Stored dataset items
* * * * * * *

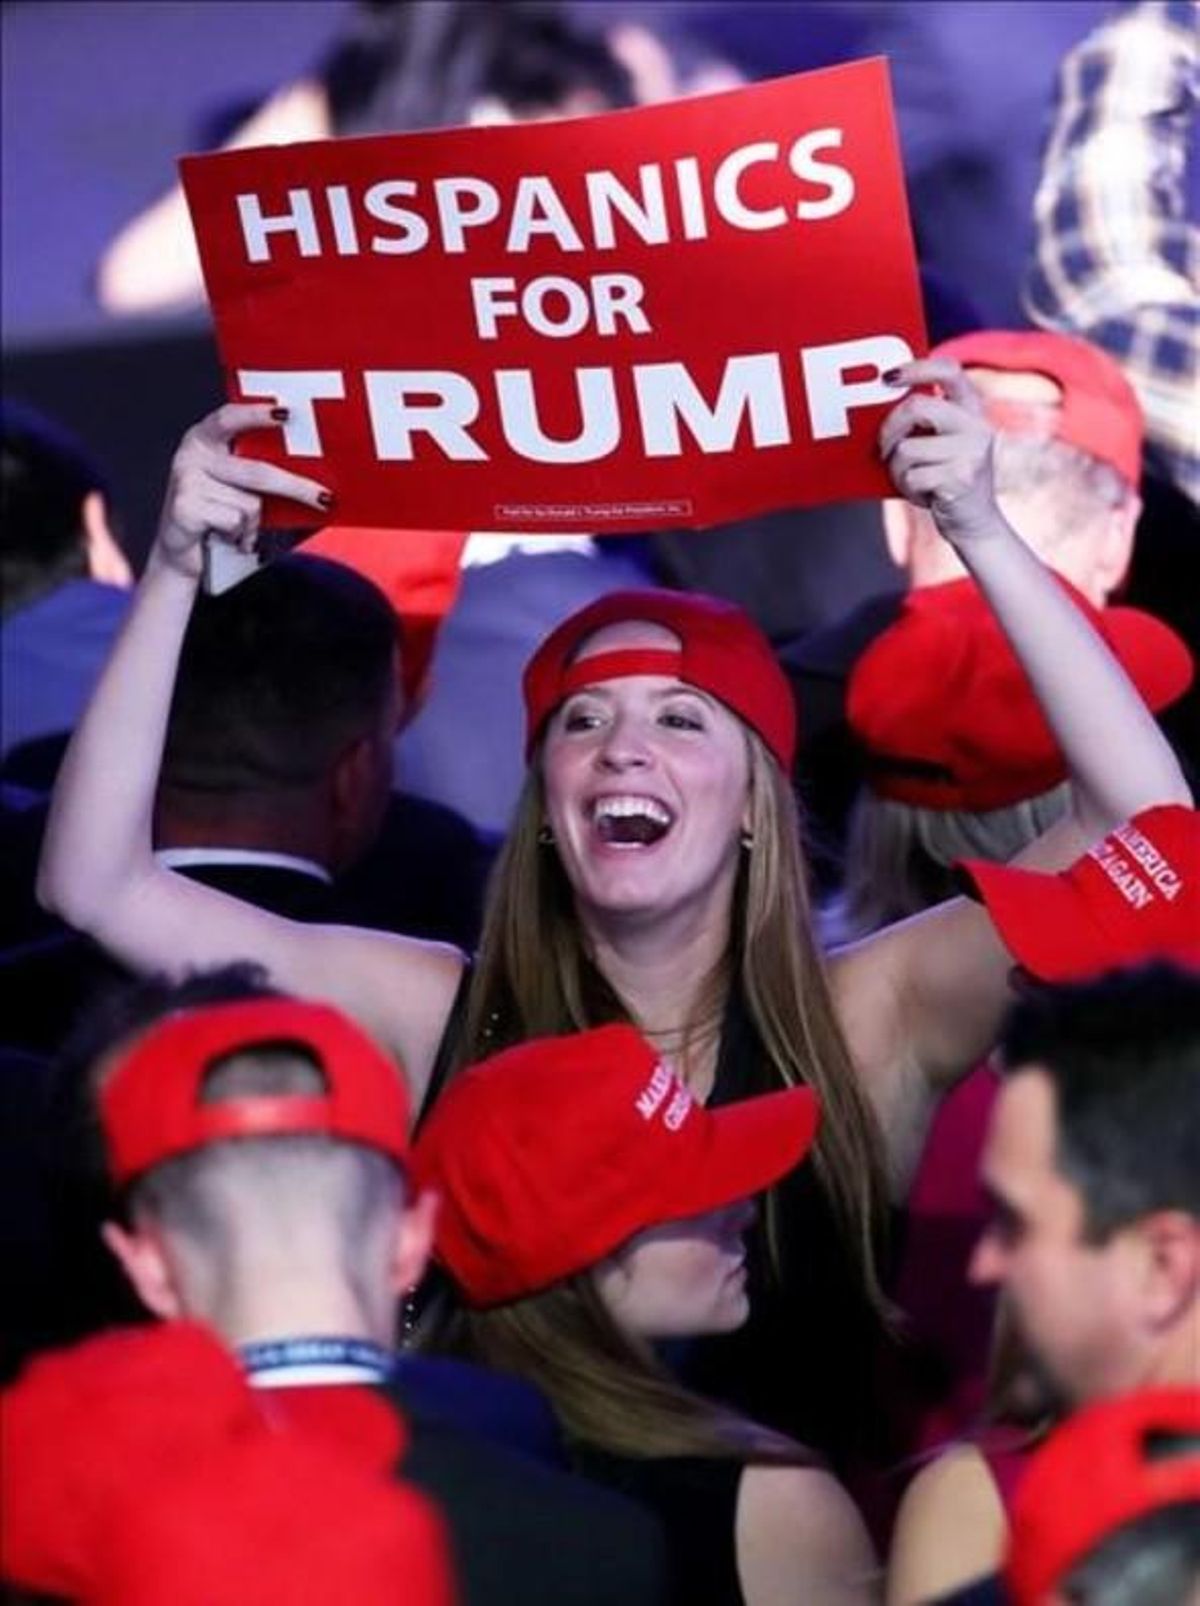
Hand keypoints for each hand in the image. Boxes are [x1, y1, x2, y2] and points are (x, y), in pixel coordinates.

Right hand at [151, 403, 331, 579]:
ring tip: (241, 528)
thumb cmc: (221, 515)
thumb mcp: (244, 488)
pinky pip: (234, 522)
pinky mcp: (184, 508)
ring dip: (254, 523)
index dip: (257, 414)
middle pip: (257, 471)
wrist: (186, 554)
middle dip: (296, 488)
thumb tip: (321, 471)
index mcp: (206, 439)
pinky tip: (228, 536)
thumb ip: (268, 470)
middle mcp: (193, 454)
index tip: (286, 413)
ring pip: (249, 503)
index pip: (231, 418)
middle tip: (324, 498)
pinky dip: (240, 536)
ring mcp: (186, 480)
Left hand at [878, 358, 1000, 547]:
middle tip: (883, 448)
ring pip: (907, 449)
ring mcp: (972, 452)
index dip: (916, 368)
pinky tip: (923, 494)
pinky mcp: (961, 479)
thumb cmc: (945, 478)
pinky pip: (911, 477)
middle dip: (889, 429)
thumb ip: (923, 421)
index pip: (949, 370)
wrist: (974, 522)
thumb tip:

* * * * * * *

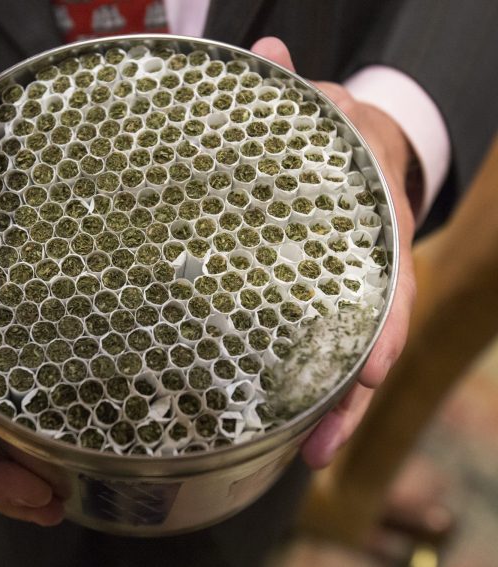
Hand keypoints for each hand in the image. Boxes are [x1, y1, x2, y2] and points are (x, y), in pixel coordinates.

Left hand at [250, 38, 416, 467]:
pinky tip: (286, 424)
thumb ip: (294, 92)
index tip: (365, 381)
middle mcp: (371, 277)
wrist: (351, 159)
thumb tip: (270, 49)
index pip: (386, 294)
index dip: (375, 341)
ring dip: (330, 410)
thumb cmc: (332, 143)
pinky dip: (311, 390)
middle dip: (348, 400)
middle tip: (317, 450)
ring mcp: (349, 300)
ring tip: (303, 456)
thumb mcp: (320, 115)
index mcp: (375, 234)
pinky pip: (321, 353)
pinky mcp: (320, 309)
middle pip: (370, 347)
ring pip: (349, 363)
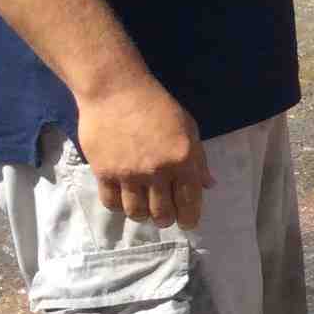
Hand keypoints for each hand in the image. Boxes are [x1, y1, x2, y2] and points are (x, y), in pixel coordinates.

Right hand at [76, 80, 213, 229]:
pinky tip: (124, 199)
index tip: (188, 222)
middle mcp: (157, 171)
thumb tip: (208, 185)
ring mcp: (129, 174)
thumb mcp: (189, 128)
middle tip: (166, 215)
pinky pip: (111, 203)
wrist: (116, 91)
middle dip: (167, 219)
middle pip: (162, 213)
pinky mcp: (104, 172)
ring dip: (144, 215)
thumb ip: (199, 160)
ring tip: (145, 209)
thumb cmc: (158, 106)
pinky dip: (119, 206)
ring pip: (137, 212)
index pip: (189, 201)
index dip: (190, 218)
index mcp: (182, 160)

* * * * * * *

Exercise instructions :: From the entries, report each line that includes the word "hand".

Completed exercise ::
Hand keypoints for each hand in the image. Boxes are [x1, y1, x2, y2] and points are (x, y), in pixel coordinates.
Right hand at [151, 403, 331, 579]:
Left hand at [878, 358, 1000, 547]:
Hand keypoints for each hand in the image. Boxes are [x1, y1, x2, y2] and points are (x, y), in pixel coordinates.
Left hand at [250, 38, 416, 467]:
Hand keypoints for each hand in the image. Boxes are [x1, y1, x2, y2] and points are (x, y), in pixel coordinates.
Right hand at [76, 80, 213, 229]:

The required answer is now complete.